Background: Pulmonary lesion (PL) is a frequent systemic complication of acute pancreatitis (AP) directly related with severity and evolution of the disease. We have previously demonstrated that severity of PL and mortality in experimental AP are reduced after pancreatic enzyme content reduction following caerulein administration. Octreotide, a drug capable of reducing pancreatic secretion, has been used both prophylatically and therapeutically in AP. The possible effects of octreotide administration on pancreatic enzyme content and its influence on the systemic lesions of experimental AP were assessed in this study.
Methods: The experiment used Wistar male rats and was conducted in three branches: (1) IV saline infusion (n=10); IV caerulein infusion (0.133 mg.Kg-1.h-1) for three hours (n=10); or octreotide (10 mg. Kg-1) in a single SC dose (n=10). Trypsin, elastase and amylase pancreatic contents were determined after the infusions and/or octreotide administration; (2) Rats treated as above, were submitted to AP by 2.5% sodium taurocholate intraductal injection. Two hours thereafter amylase and TAP assays were performed in serum, ascites and pancreas; (3) Rats treated as in branch 1 were also submitted to AP and pulmonary histology studied after 24 hours.

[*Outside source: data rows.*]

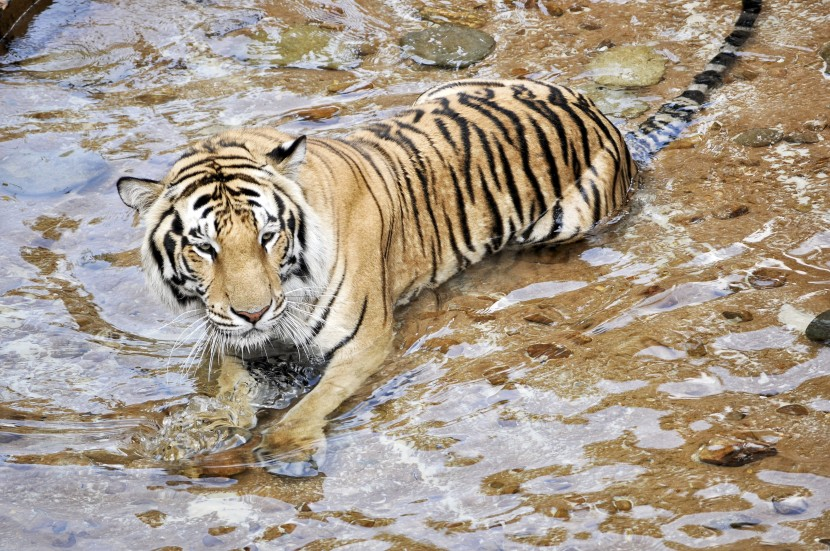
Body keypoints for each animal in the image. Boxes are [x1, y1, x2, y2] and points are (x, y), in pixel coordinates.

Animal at [118, 0, 768, 476]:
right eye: (204, 246)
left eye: (269, 236)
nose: (253, 313)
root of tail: (612, 126)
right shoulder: (228, 335)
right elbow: (228, 382)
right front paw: (205, 428)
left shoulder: (366, 340)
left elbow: (318, 396)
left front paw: (289, 444)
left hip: (568, 218)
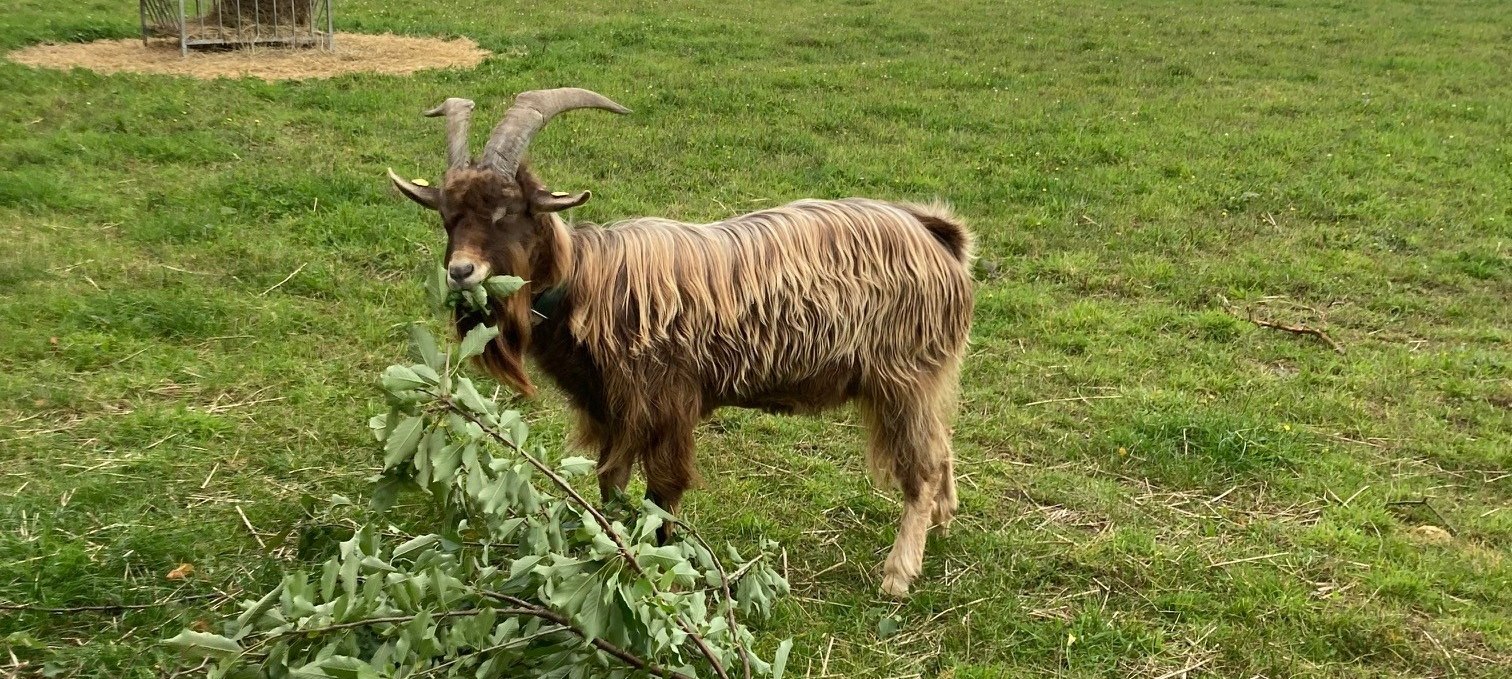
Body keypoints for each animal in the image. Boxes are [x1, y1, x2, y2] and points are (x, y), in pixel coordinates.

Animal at [387, 86, 979, 592]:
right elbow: (611, 485)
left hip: (904, 376)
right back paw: (944, 521)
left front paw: (656, 568)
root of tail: (939, 238)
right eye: (447, 217)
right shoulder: (613, 410)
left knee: (923, 466)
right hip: (924, 378)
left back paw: (899, 573)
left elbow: (662, 494)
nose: (461, 272)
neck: (590, 282)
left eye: (508, 212)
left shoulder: (665, 403)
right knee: (942, 445)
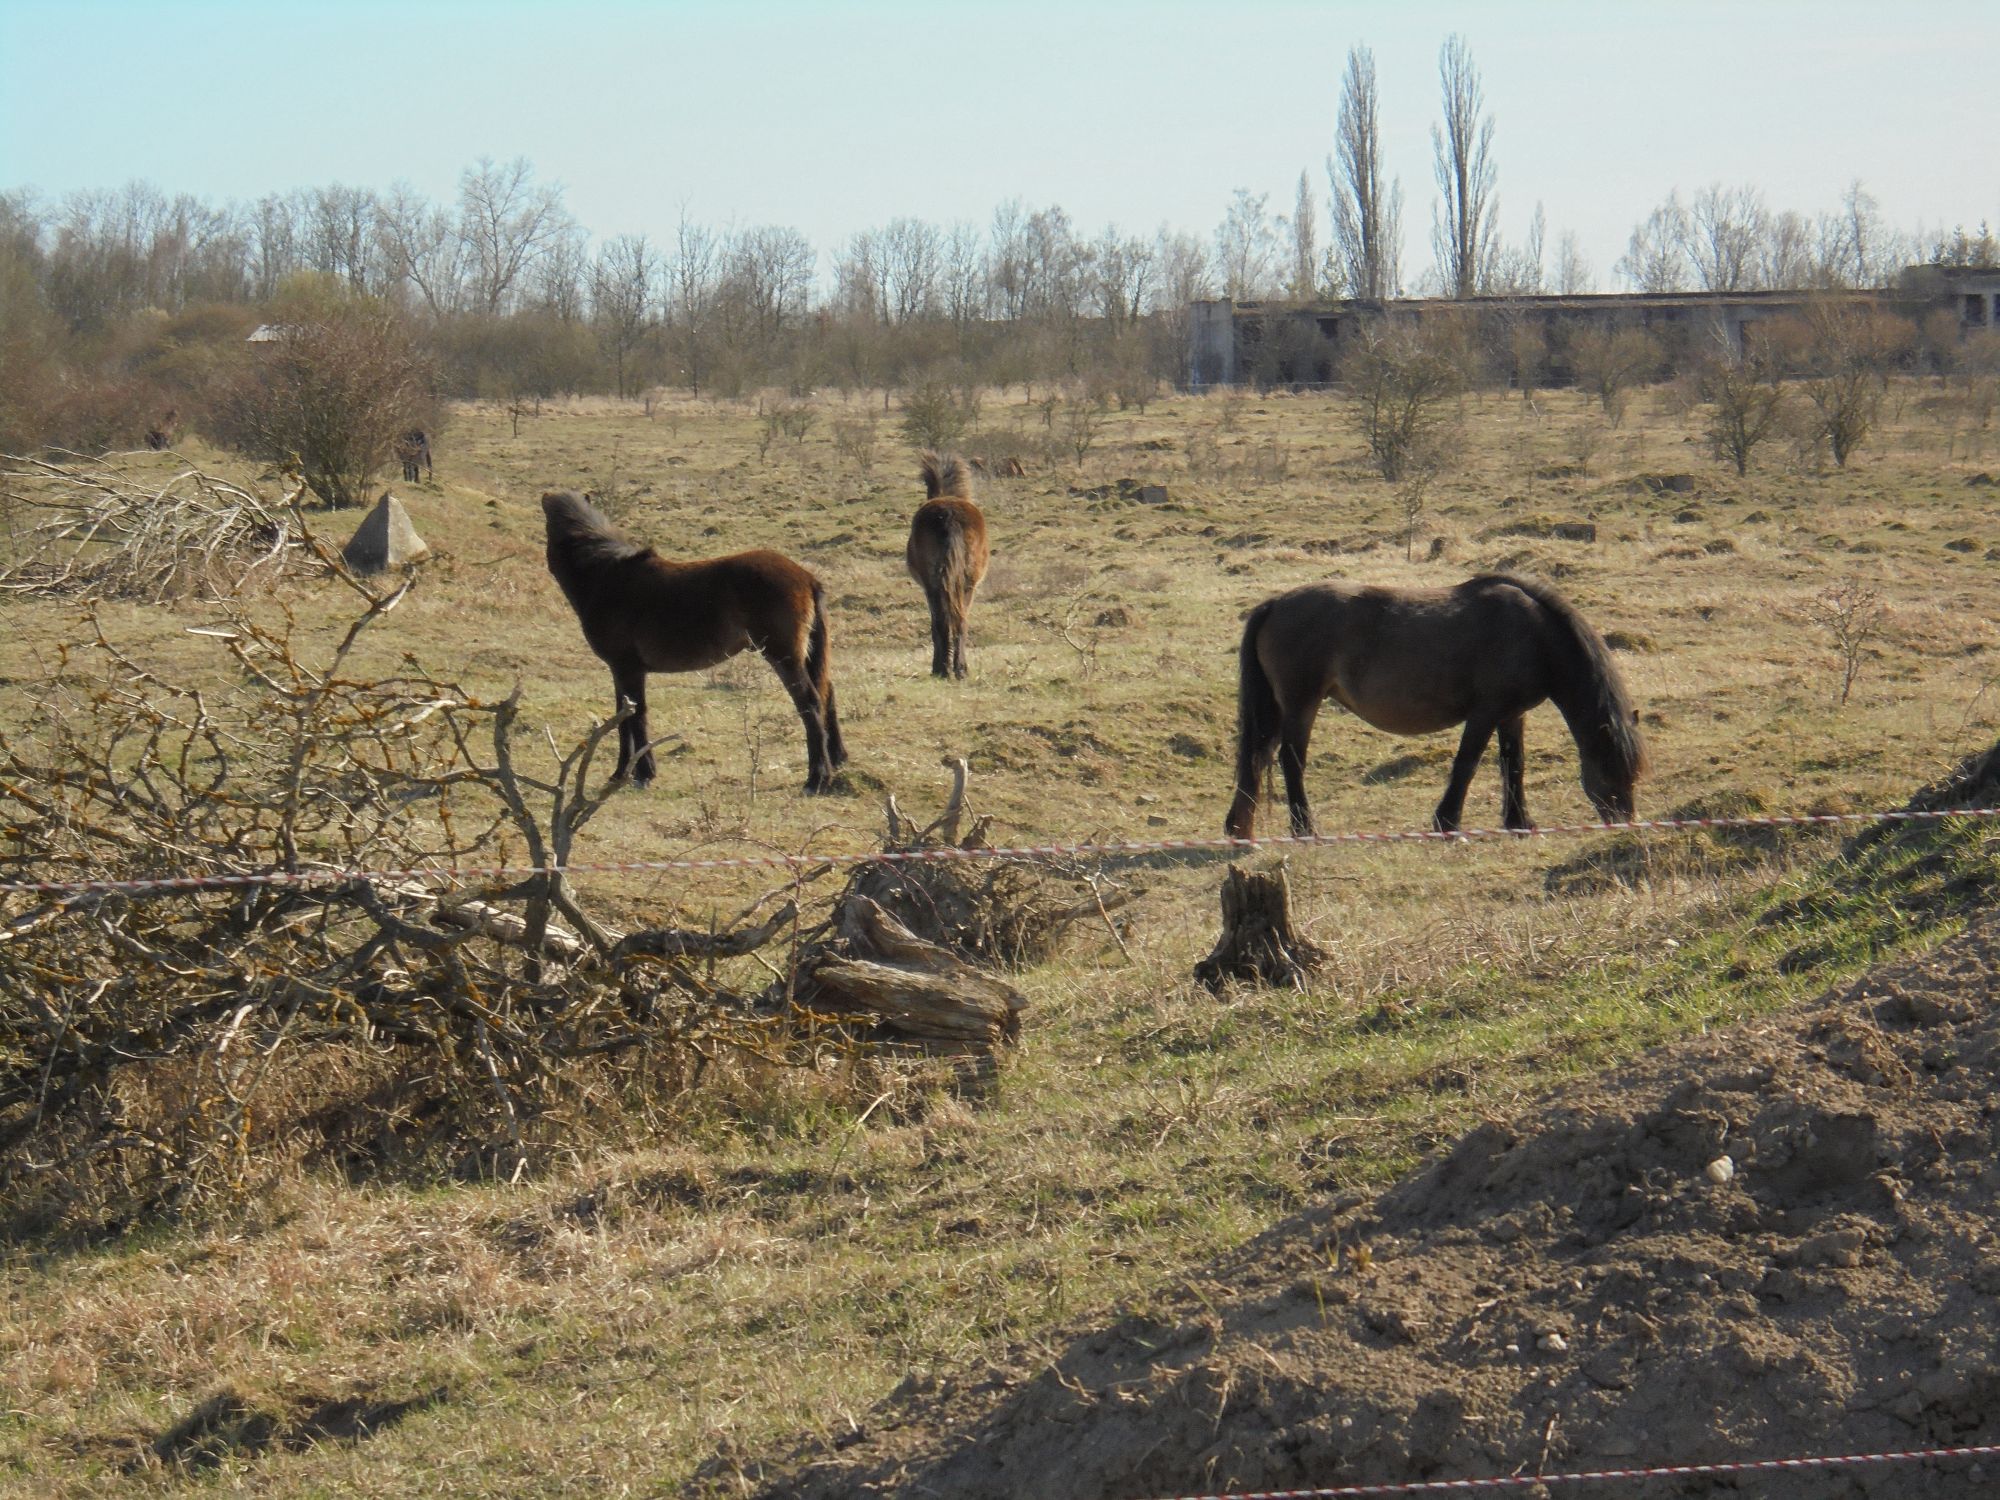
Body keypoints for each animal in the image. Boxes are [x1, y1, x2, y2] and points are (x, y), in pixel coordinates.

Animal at [540, 494, 844, 800]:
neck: (607, 577)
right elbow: (622, 717)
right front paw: (621, 774)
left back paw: (816, 779)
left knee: (811, 703)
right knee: (827, 694)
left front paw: (641, 774)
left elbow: (635, 717)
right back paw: (837, 760)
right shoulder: (620, 670)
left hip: (784, 658)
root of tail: (807, 577)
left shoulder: (628, 668)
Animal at [908, 450, 992, 680]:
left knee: (943, 622)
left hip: (936, 586)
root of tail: (949, 515)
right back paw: (958, 669)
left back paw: (943, 669)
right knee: (960, 621)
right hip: (965, 585)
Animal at [1224, 576, 1648, 840]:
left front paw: (1519, 822)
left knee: (1257, 759)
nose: (1623, 821)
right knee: (1290, 760)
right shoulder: (1485, 713)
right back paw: (1304, 829)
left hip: (1279, 708)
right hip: (1301, 703)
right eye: (1611, 768)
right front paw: (1447, 823)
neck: (1535, 635)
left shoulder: (1512, 715)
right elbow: (1467, 764)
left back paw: (1241, 830)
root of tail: (1275, 604)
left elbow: (1514, 764)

Results: Animals receiving octreotide showed a significant increase of trypsin (16.3 10 2 U.mg prot. -1), elastase (0.8 10 2 U.mg prot. -1), and amylase (37.15 10 2 U.mg prot. -1) pancreatic contents when compared to controls (10.7; 0.53; 29.2) and caerulein treated rats (6.0; 0.4; 15.56). After AP, a significant increase of pancreatic TAP (12.62 nM.mg prot 1) was observed in animals pretreated with octreotide when compared to both control and caerulein groups (6.94 and 2.85 nM.mg prot 1). Pulmonary edema after AP was significantly increased in rats receiving octreotide as compared to the caerulein group (16.03% versus 7.25%).
Conclusion: Octreotide administration acutely increases pancreatic enzyme content and thus may have a potential deleterious influence in the evolution of AP.